When students first encountered a “Jordan seminar” they were often bewildered. He listened more than he talked, puffing quietly on his corn cob pipe, asking a question here and there, gently probing, prodding, pushing in what seemed to many to be a highly idiosyncratic way. All his students remarked on his wry humor and his laser-sharp intellect. Each class was different; each took on a life and character of its own. Students whispered anxiously among themselves, wondering what he “wanted” and what they were supposed to do. They soon found out.

He wanted correct grammar and word usage in their papers. If he did not get what he expected on the first draft, he demanded a second or even a third. He relegated “theory” and historiographical debates to the back seat and focused on a rigorous attention to the sources. He taught his students to listen to the voices of the past, to be open to any possibility, to avoid coming to conclusions too early, and to forget about their own personal or political agendas as they discovered—again and again—that common wisdom might be common, but it was not invariably right.

Win was a very special colleague. As a Quaker, he was not one to stand on ceremony, and was averse to anything approaching ostentation.

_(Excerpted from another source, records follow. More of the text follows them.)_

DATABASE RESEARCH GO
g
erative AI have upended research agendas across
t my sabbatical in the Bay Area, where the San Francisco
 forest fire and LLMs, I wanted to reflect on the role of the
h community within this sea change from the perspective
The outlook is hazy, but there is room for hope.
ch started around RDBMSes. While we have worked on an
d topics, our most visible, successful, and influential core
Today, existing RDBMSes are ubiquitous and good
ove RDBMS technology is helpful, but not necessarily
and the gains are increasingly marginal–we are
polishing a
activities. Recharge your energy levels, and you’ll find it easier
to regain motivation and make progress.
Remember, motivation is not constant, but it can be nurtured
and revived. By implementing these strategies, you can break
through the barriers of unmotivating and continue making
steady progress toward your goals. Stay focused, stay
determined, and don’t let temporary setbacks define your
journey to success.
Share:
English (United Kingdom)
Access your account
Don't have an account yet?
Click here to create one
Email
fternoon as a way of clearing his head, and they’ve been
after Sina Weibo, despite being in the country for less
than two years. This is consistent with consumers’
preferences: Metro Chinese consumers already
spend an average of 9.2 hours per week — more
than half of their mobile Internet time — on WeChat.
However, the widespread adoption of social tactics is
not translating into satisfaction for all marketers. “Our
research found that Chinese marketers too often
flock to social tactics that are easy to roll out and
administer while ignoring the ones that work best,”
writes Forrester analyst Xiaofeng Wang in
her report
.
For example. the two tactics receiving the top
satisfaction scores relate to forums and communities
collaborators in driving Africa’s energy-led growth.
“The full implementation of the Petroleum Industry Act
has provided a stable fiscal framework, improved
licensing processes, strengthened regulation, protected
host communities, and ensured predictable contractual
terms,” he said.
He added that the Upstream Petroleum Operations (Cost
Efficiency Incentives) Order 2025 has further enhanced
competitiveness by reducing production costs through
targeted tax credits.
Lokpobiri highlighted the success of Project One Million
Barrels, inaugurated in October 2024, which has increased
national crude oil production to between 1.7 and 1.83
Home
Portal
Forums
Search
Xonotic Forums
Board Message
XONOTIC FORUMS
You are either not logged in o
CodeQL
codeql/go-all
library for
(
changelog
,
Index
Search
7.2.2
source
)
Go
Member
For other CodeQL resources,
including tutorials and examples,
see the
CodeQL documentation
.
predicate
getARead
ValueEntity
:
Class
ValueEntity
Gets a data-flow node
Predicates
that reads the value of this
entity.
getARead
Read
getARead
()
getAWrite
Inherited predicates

Thus he arrived for lunch every day carrying a little brown paper sack from Ace Hardware Store. He used the same sack every day until it was literally worn out, which would lead him back to Ace to buy another screw or bolt, and thus to get another “free” sack. While some academic stars tend to avoid the scut work that makes any university tick, Win was happy to do his part. He was especially proud of his chairmanship of the University of Mississippi Faculty Traffic Ticket Appeals committee, an assignment that most people avoided assiduously, but which he saw as the price of admission to academia. He came to every department meeting and spoke rarely, but he always had something to say when he did. A “friend” as well as a Friend, he often greeted colleagues with small gifts or notes that marked no special occasion. He loved playing practical jokes on his colleagues, the more intricate and outlandish, the better. And despite his New England reserve and his obvious erudition, he loved what some might call “fourth-grade humor,” especially puns.

Jordan was married twice. His first marriage, to Phyllis Henry, ended in divorce. He married Cora Miner Reilly, a native Mississippian, in 1982. He is survived by Cora, his brother Edwin, three sons from his first marriage, and three stepchildren. As a scholar, teacher, and human being, he can never be replaced.